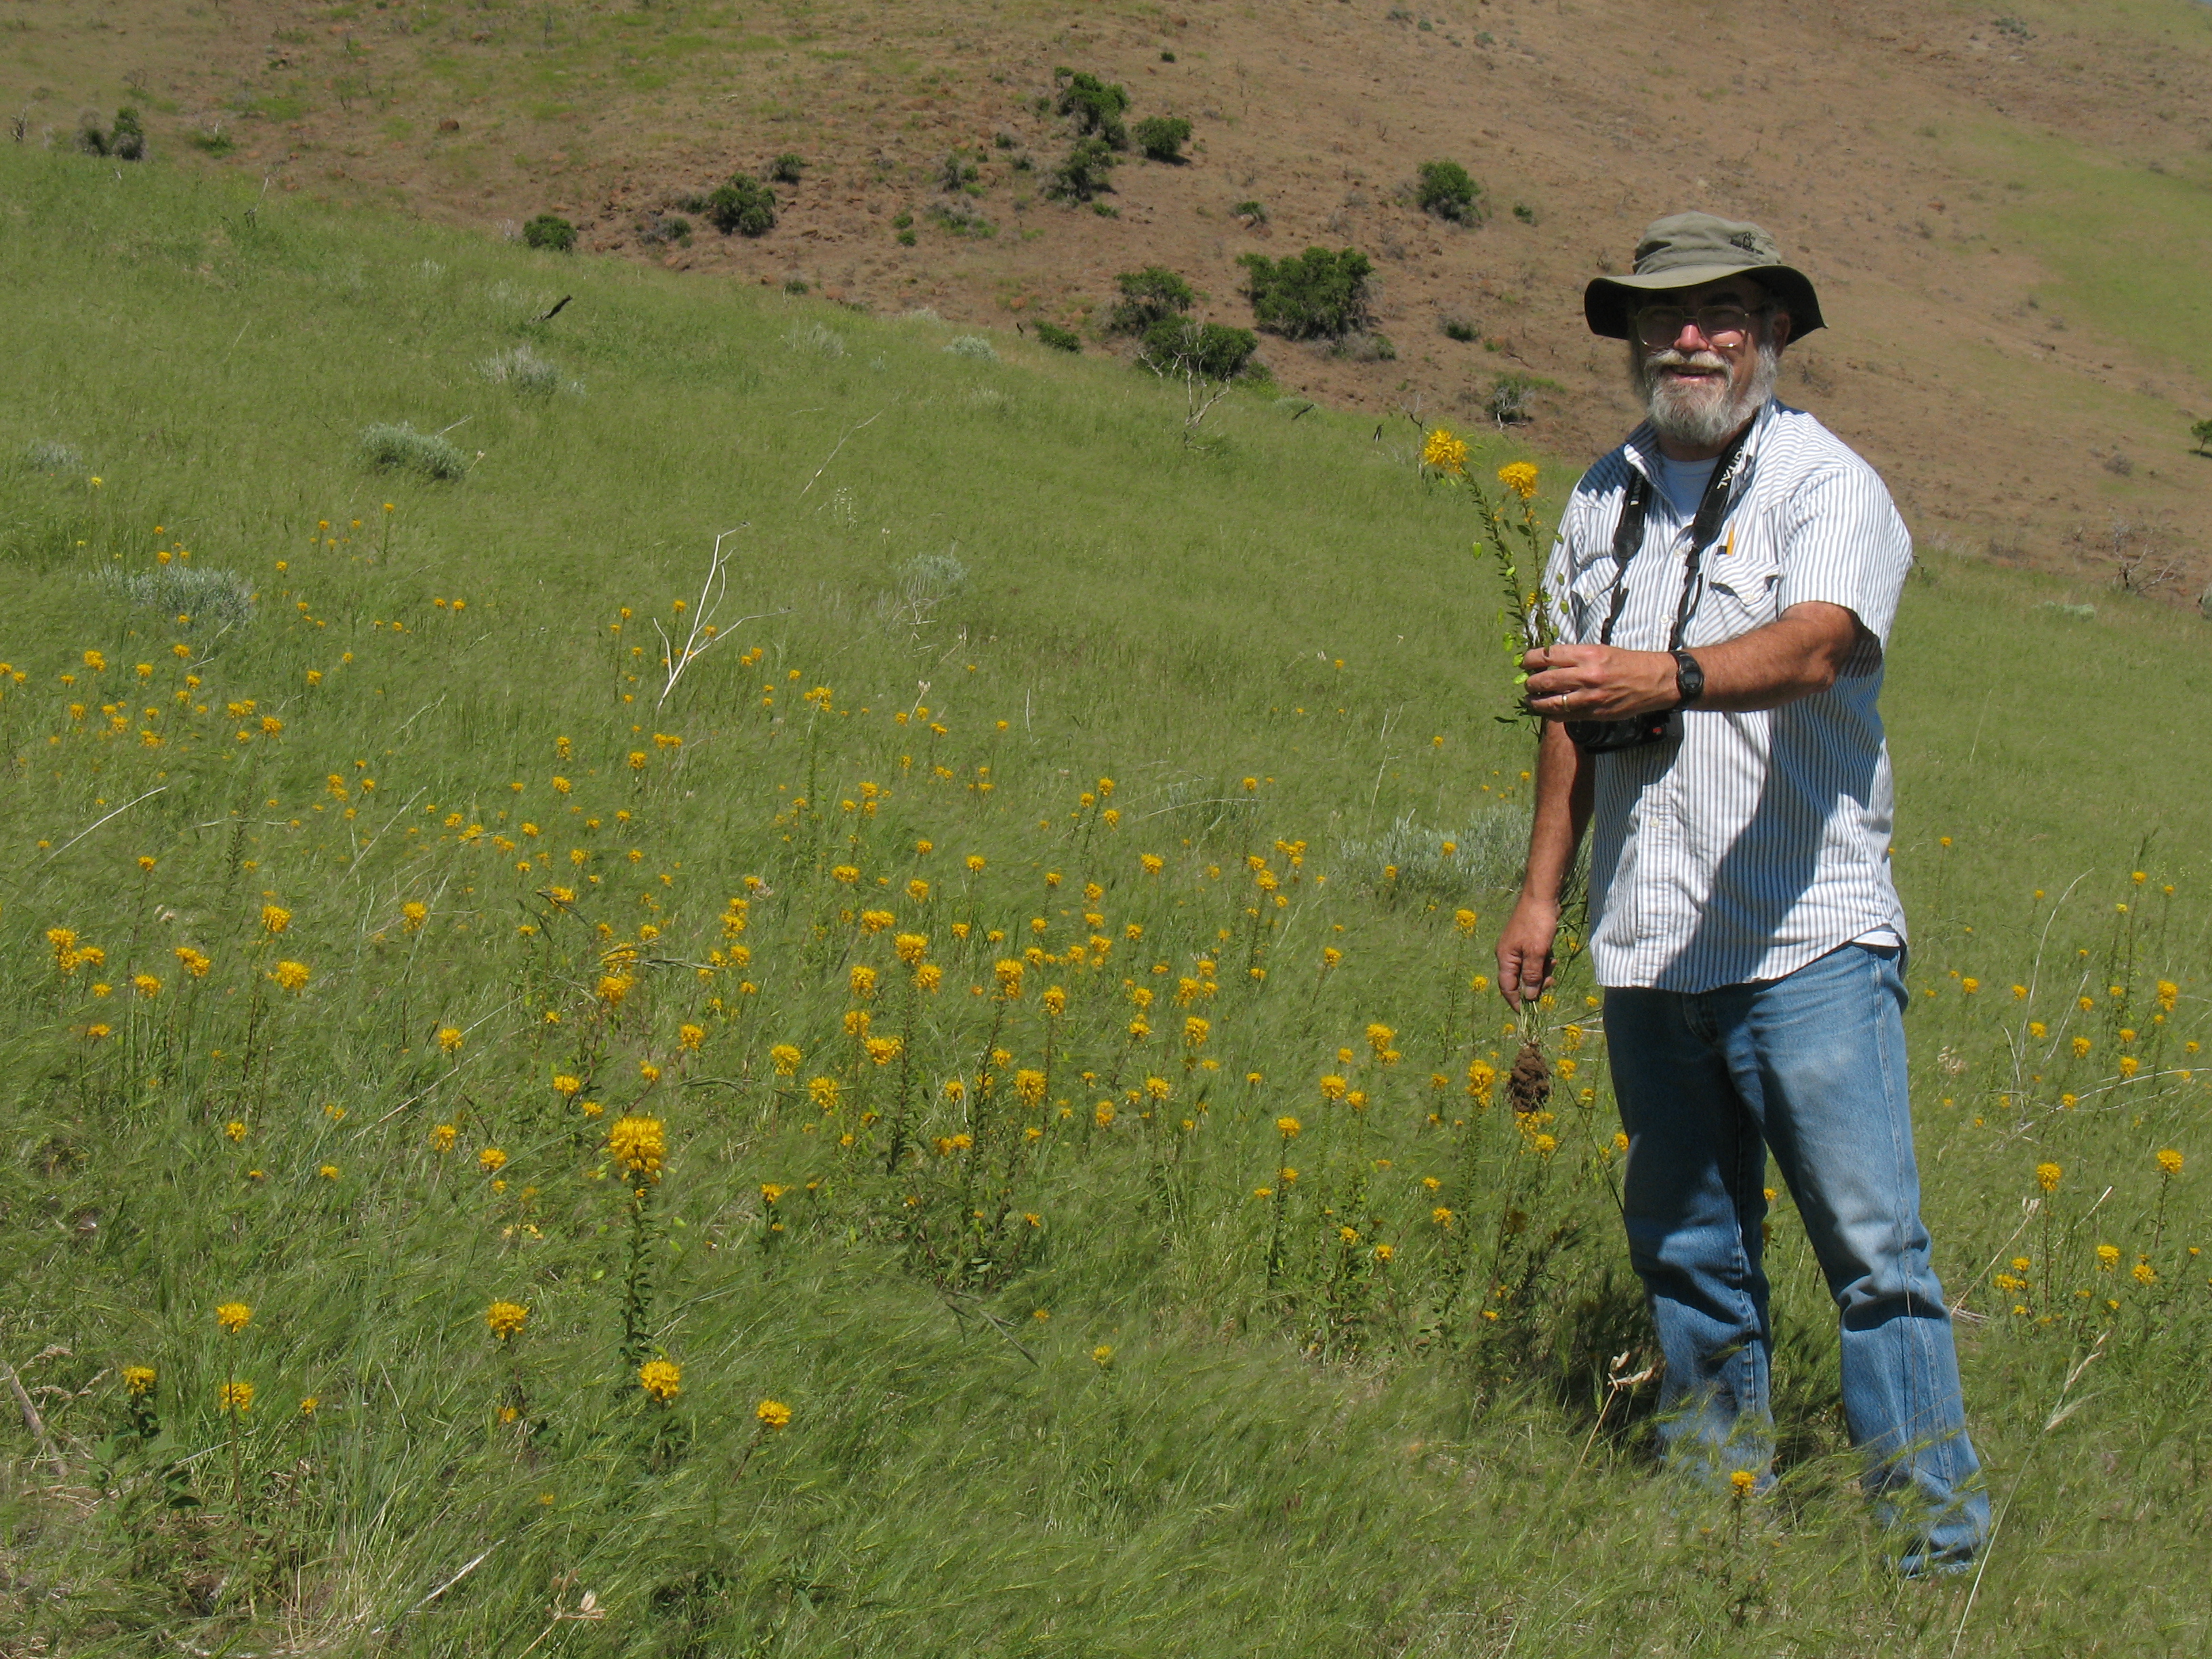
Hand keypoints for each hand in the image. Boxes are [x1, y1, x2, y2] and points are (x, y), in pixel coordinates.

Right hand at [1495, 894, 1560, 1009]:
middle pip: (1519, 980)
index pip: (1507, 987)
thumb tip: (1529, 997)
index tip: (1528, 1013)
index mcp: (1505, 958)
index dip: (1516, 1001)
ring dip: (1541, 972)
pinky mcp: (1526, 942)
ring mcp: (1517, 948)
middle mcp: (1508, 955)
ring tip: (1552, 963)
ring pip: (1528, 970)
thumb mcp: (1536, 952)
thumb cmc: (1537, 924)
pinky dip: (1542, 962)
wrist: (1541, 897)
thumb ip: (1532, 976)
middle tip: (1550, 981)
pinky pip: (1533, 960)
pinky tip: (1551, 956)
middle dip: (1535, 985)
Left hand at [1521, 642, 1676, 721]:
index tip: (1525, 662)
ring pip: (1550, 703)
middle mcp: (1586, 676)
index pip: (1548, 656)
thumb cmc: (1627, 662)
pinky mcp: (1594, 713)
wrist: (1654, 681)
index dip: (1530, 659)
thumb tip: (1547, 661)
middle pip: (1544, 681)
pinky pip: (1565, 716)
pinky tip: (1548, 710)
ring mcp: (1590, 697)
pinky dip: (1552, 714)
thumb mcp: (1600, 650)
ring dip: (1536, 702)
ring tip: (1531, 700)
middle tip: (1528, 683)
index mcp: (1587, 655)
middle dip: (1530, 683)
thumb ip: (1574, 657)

****

_AIM OF THE TASK:_
The required output is every line of the data above, set down exactly and stripped of pictures.

_RESULT:_
Hand keypoints for each hand in the image. Boxes are [x1, y1, x2, y2] and points are (x, y), in pixel coordinates.

Right hand at [1495, 894, 1560, 1009]:
middle pip: (1519, 980)
index pip: (1507, 987)
thumb tip: (1529, 997)
index tip: (1528, 1013)
index mcp: (1505, 958)
index dip: (1516, 1001)
ring dip: (1541, 972)
pinky mcp: (1526, 942)
ring mcp: (1517, 948)
middle mcp: (1508, 955)
ring tip: (1552, 963)
ring pip: (1528, 970)
thumb mcp: (1536, 952)
thumb cmc: (1537, 924)
pinky dip: (1542, 962)
wrist: (1541, 897)
thumb ip: (1532, 976)
middle tip: (1550, 981)
pinky pip: (1533, 960)
pinky tip: (1551, 956)
middle dip: (1535, 985)
Left hand at [1521, 642, 1676, 721]:
index tip: (1525, 662)
ring pip: (1550, 703)
middle mcp: (1586, 676)
index pip: (1548, 656)
thumb cmc: (1627, 662)
pinky mcp: (1594, 713)
wrist: (1654, 681)
index dip: (1530, 659)
thumb tip: (1547, 661)
middle pip: (1544, 681)
pinky pip: (1565, 716)
pinky tip: (1548, 710)
ring mcp: (1590, 697)
pinky dip: (1552, 714)
thumb mcp: (1600, 650)
ring dip: (1536, 702)
ring tip: (1531, 700)
middle tip: (1528, 683)
index mcp: (1587, 655)
middle dip: (1530, 683)
thumb ip: (1574, 657)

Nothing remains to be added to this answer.